Specific blockade of adrenergic "inhibitory" responses does not appear to have been conclusively established for any blocking agent. Epinephrine-induced relaxation of certain organs is inhibited by a number of compounds. However, the interpretation of this effect is complicated by the presence of intramural parasympathetic ganglia in many organs which respond to adrenergic stimuli by relaxation, the known parasympathomimetic and direct musculotropic actions of many adrenergic blocking agents, and the ganglionic effects of epinephrine. In sharp contrast to the uniformity of blockade of excitatory responses, antagonism of inhibitory responses varies widely with different species, organs, blocking agents and experimental conditions. Two general observations regarding the inhibition of adrenergic relaxation of smooth muscle weigh against the conclusion that this is an expression of specific adrenergic blockade. (A). The responses of organs most subject to complicating reactions, (e.g., intestine) are most frequently reported to be inhibited. In contrast, relaxation of the non-pregnant cat uterus by epinephrine is relatively uniform and dependable; responses of this organ are much less frequently reported to be inhibited and only partial blockade is usually observed. Finally, blockade of adrenergic inhibition of the vascular musculature has never been clearly demonstrated. Vascular smooth muscle represents the most reliable object upon which to test blockade of adrenergic inhibitory responses because of the absence of ganglia, the absence of constrictor responses to cholinergic stimuli, etc. (B) Blockade of adrenergic inhibitory responses is reported most frequently as a property of those drugs (ergot alkaloids, phenoxyethylamines, benzodioxanes) which possess many important side-effects and least frequently as a property of those agents \g=b\-haloalkylamines, yohimbine) which exhibit the greatest .specificity of action. It must be concluded that blockade of adrenergic inhibitory responses by members of any of the known series of adrenergic blocking agents has not been conclusively established.

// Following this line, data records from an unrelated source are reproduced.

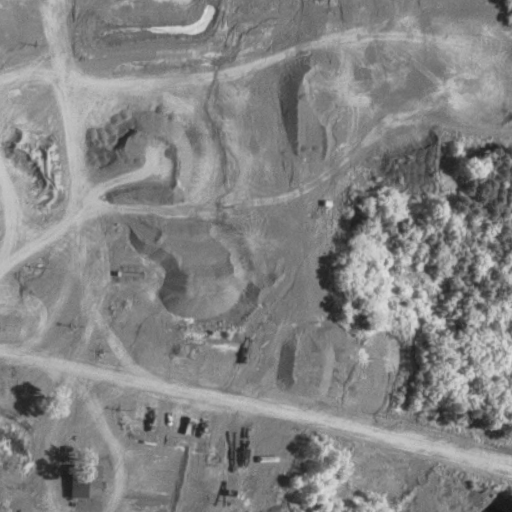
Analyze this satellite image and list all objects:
road: (330, 43)
road: (74, 153)
road: (304, 233)
quarry: (235, 253)
road: (256, 403)
building: (84, 481)
building: (82, 482)
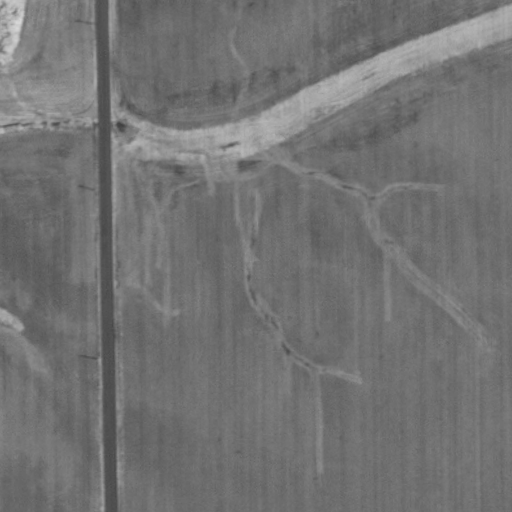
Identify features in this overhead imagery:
road: (106, 256)
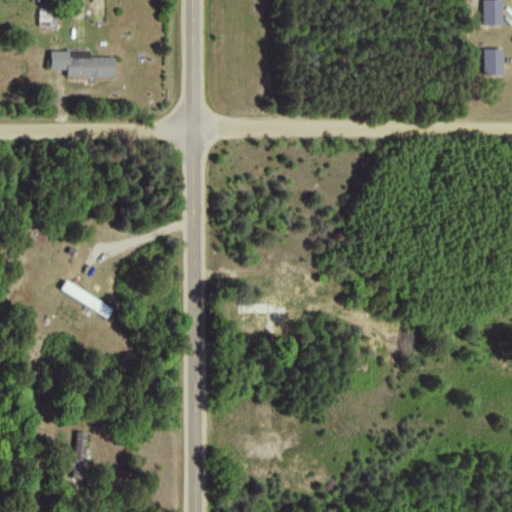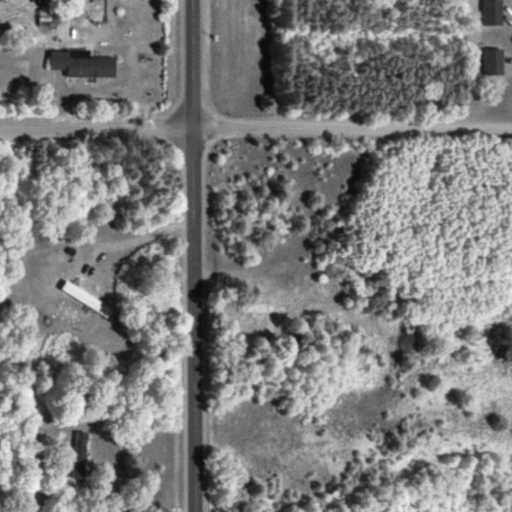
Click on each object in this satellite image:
building: (490, 11)
building: (491, 60)
building: (80, 62)
road: (256, 128)
road: (194, 255)
building: (77, 455)
road: (74, 500)
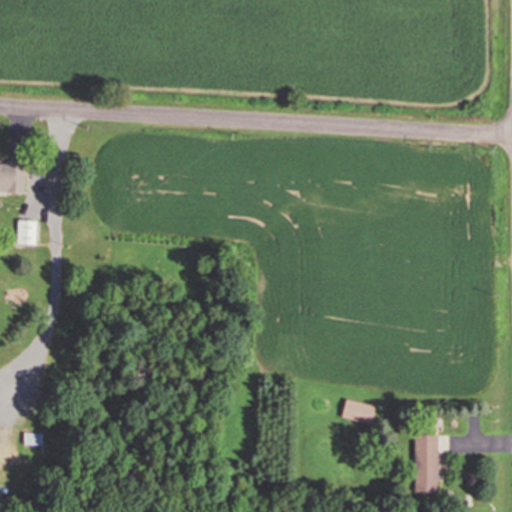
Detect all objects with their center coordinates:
road: (256, 120)
building: (11, 175)
building: (25, 232)
building: (357, 411)
building: (32, 439)
building: (425, 462)
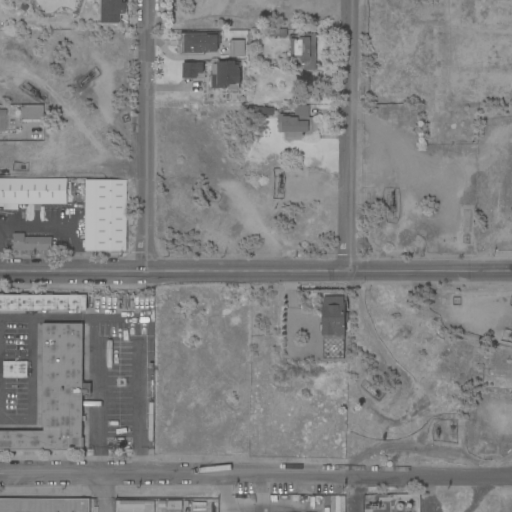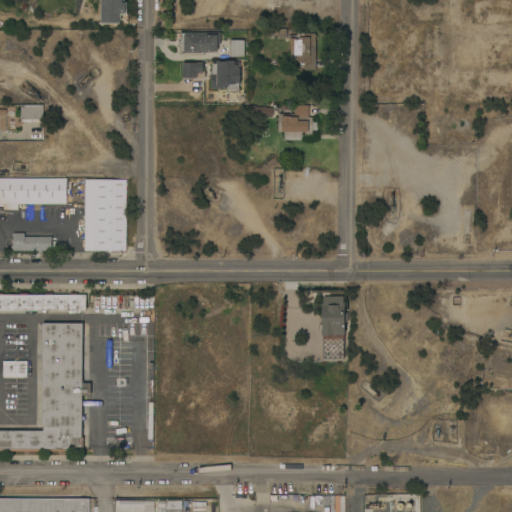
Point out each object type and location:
building: (278, 33)
building: (198, 43)
building: (199, 43)
building: (236, 48)
building: (236, 49)
building: (304, 50)
building: (302, 51)
building: (193, 70)
building: (192, 71)
building: (224, 75)
building: (226, 75)
petroleum well: (86, 78)
petroleum well: (35, 94)
building: (31, 112)
building: (31, 113)
building: (257, 113)
building: (2, 120)
building: (295, 123)
building: (3, 124)
building: (297, 124)
road: (144, 135)
road: (345, 135)
petroleum well: (278, 183)
building: (32, 191)
building: (33, 191)
petroleum well: (391, 205)
building: (105, 215)
building: (105, 216)
road: (59, 223)
petroleum well: (465, 227)
building: (31, 243)
building: (31, 243)
road: (256, 271)
building: (43, 302)
building: (43, 302)
building: (333, 316)
building: (333, 316)
building: (144, 339)
building: (14, 369)
building: (31, 370)
building: (144, 385)
petroleum well: (370, 389)
building: (56, 393)
building: (57, 395)
petroleum well: (437, 432)
road: (255, 476)
building: (188, 504)
building: (342, 504)
building: (44, 505)
building: (44, 505)
building: (205, 505)
building: (134, 506)
building: (162, 506)
building: (174, 506)
petroleum well: (374, 506)
road: (300, 512)
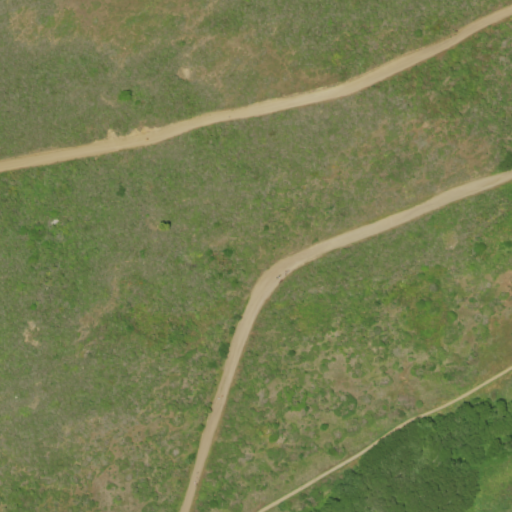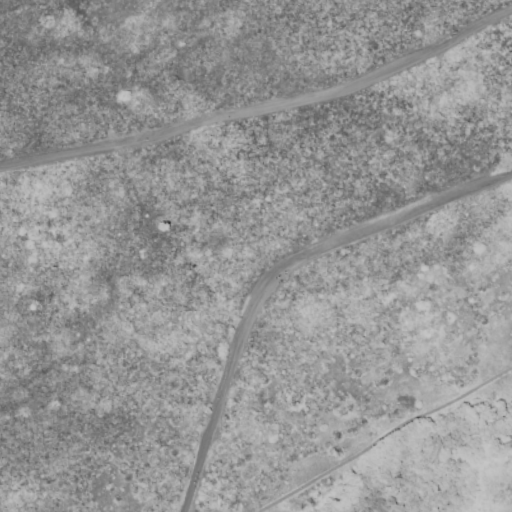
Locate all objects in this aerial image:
road: (262, 109)
road: (277, 274)
road: (383, 437)
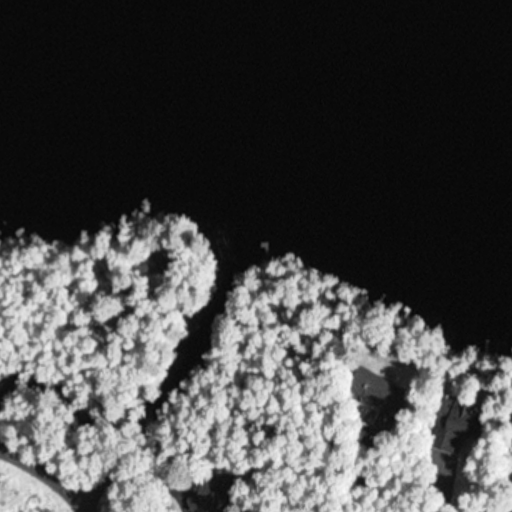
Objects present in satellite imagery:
building: (148, 263)
building: (191, 321)
building: (374, 391)
building: (449, 423)
road: (49, 469)
building: (210, 492)
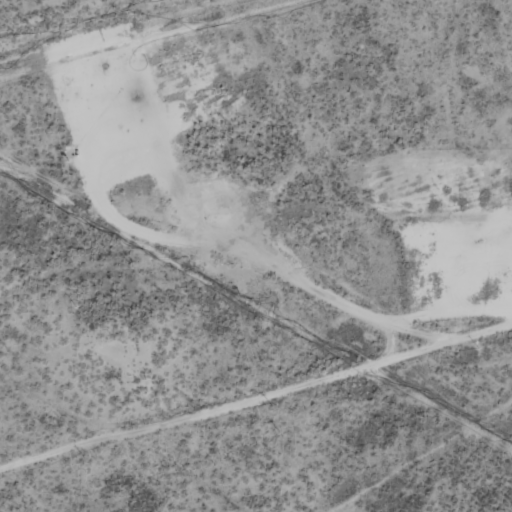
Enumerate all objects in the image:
road: (290, 446)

It is generally agreed that no adrenergic blocking agent specifically inhibits the chronotropic and inotropic responses of the mammalian heart to adrenergic stimuli. Even those agents which profoundly depress the myocardium have rarely been reported to depress in equal measure its response to epinephrine. In contrast to the responses of the mammalian heart, stimulation of the amphibian heart by epinephrine appears to be subject to inhibition by several agents. This inhibition may be markedly altered by the composition of the perfusion fluid, a fact which may account for a number of contradictory reports which have appeared.

In contrast to their ineffectiveness against the chronotropic and inotropic responses of the mammalian heart to epinephrine, adrenergic blocking agents are quite effective in preventing epinephrine-induced arrhythmias both in the presence and in the absence of sensitizing hydrocarbons. Some agents (β-haloalkylamines, yohimbine, imidazolines) apparently protect by virtue of their adrenergic blocking activity, whereas others (ergot alkaloids, benzodioxanes, phenoxyethylamines) protect by directly depressing the myocardium. Compounds of the latter type are also effective against arrhythmias evoked by nonadrenergic stimuli (electric current, BaC12, etc.) whereas the former are not. Many adrenergic blocking agents inhibit the glycemic response to epinephrine; but other potent agents, notably Dibenamine and Priscol, have little effect on this response. Among agents for which adequate data are available it is obvious that inhibition of the glycemic response is very poorly correlated with the inhibition of excitatory responses of smooth muscle. In addition substances other than adrenergic blocking agents (e.g., posterior pituitary) are able to inhibit the hyperglycemic response to epinephrine. The fact that the antiglycemic action of ergotoxine is additive with that of posterior pituitary suggests that specific adrenergic blockade is not the basis for the observed inhibition.